Malewa est donc un mot lingala que les Kinois emploient pour désigner  les restaurants de fortune. Il s’agit de ces petits restaurants où l’on se fait servir un repas simple et peu coûteux avant de continuer son chemin. Pour créer un malewa, il suffit de trouver un espace libre dans la rue, d’y placer un brasero ou un barbecue, des marmites et de savoir cuisiner. Parfois certains malewa ont pour murs quatre rideaux en lambeaux ou même un parasol. Les clients n’en ont jamais honte de ces endroits malfamés : ils viennent y manger allègrement.

De manière générale, ce qui est consommé est préparé à l’air libre, avec le risque que les odeurs provenant de toute part atteigne la nourriture. Les malewa situés à quelques mètres des Cliniques universitaires et de sa morgue sont répugnants. Les aérosols à composition chimique variée ou un autre intrus indésirable, comme les mouches, vont souvent se poser sur la sauce.

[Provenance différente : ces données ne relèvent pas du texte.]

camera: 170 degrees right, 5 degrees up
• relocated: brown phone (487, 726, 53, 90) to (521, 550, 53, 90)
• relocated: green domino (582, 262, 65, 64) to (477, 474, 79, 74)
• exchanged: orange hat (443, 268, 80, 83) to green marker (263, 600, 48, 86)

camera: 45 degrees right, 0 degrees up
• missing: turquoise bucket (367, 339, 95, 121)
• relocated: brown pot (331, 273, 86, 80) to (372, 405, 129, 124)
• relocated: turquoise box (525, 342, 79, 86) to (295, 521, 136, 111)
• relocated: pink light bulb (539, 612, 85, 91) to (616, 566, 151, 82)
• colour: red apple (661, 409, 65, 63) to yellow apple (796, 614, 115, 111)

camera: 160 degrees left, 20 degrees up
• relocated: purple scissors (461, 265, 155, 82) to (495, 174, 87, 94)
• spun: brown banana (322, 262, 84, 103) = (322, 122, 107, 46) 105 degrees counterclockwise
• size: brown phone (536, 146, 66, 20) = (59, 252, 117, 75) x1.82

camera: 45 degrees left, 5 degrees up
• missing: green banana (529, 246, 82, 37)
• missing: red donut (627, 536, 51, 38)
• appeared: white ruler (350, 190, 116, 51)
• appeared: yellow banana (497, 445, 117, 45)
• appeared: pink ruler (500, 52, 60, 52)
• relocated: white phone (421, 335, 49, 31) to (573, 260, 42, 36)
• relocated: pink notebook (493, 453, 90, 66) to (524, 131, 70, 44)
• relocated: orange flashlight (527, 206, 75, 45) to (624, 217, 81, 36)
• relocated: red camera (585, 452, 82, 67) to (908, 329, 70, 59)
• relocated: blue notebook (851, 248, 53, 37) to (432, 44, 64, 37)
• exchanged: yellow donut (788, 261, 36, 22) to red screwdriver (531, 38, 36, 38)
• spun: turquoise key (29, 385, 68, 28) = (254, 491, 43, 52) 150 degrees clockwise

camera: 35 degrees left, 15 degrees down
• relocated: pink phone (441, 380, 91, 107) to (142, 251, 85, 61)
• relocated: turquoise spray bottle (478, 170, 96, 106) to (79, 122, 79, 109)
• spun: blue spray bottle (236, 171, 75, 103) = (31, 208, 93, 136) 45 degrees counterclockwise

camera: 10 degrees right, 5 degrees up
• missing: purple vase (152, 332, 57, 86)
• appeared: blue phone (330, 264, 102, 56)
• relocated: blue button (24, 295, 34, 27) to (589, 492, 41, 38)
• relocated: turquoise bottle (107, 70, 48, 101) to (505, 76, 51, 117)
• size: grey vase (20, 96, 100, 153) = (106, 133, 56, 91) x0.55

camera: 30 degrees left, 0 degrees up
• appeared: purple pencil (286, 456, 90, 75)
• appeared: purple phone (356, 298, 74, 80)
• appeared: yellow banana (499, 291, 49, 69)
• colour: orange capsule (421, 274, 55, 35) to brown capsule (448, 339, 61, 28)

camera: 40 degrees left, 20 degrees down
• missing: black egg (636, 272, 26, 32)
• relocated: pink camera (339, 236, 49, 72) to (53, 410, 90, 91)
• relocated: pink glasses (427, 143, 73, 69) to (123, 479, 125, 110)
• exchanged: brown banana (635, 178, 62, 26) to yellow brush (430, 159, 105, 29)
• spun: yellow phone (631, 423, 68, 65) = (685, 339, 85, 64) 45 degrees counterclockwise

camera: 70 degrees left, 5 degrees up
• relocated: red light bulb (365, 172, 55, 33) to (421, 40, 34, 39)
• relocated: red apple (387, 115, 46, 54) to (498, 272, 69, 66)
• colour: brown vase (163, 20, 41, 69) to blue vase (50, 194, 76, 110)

Un autre problème majeur du constat, les «mamans malewa» ne disposent toujours pas suffisamment d’eau pour bien assurer la vaisselle avant de servir le deuxième client. Ce problème de mal propreté a certainement des conséquences sur la santé des clients, qui adorent ces repas malgré tout, à cause de leur faible bourse.

Dans les restaurants ordinaires, les prix sont facilement dix fois plus chers, entre 3 et 7 dollars. Pour 2.500 francs, on mange à sa faim. Sur les trottoirs, des clients défilent sous des parasols délavés. Cuillère en main, la tenancière jongle entre les marmites de poulet, de viande, de poisson de mer (mpiodi) ou fumé, de pondu (mélange de légumes et feuilles de manioc) et de riz, de haricot… remplit les assiettes et encaisse les billets dans le sac à main accroché à son épaule.

Mets que raffolent certains étudiants

À chaque pause de 12h, comme il est de coutume partout ailleurs, les étudiants des universités et instituts supérieurs cherchent où se garnir le ventre afin de tenir bon aux cours pendant les heures d’après-midi. La majorité afflue dans ces restaurants de fortune. Le plat le plus populaire dans ces «malewa» est constitué des pattes de céréale et du poisson chinchard, appelé «Thomson» à Kinshasa, comme accompagnement.

Hormis ce plat académique comme les étudiants aiment bien le dire sur la «Colline inspirée», on sert également le foufou (manioc ndlr), la Chikwangue, le riz, les bananes plantains, le pondu mélangé avec le haricot (appelé Nsaka madesu par les Kinois), la cuisse de poulet, l’omelette et tant d’autres mets comme le Mfumbwa (feuilles de Gnetum). Après le repas, les étudiants s’abreuvent souvent de l’eau en sachet, ou de jus en plastique.

Célébrés il y a quelques années par Werrason, l’un des chanteurs congolais les plus populaires, les malewa sont apparus à Kinshasa en début des années 90 au moment de l’effondrement de l’économie congolaise, dans les dernières années de la dictature de Mobutu. Les restaurants de fortune ont envahi les carrefours, marchés et autres places publiques. On trouve aussi ces restaurants devant les bâtiments publics, écoles et universités.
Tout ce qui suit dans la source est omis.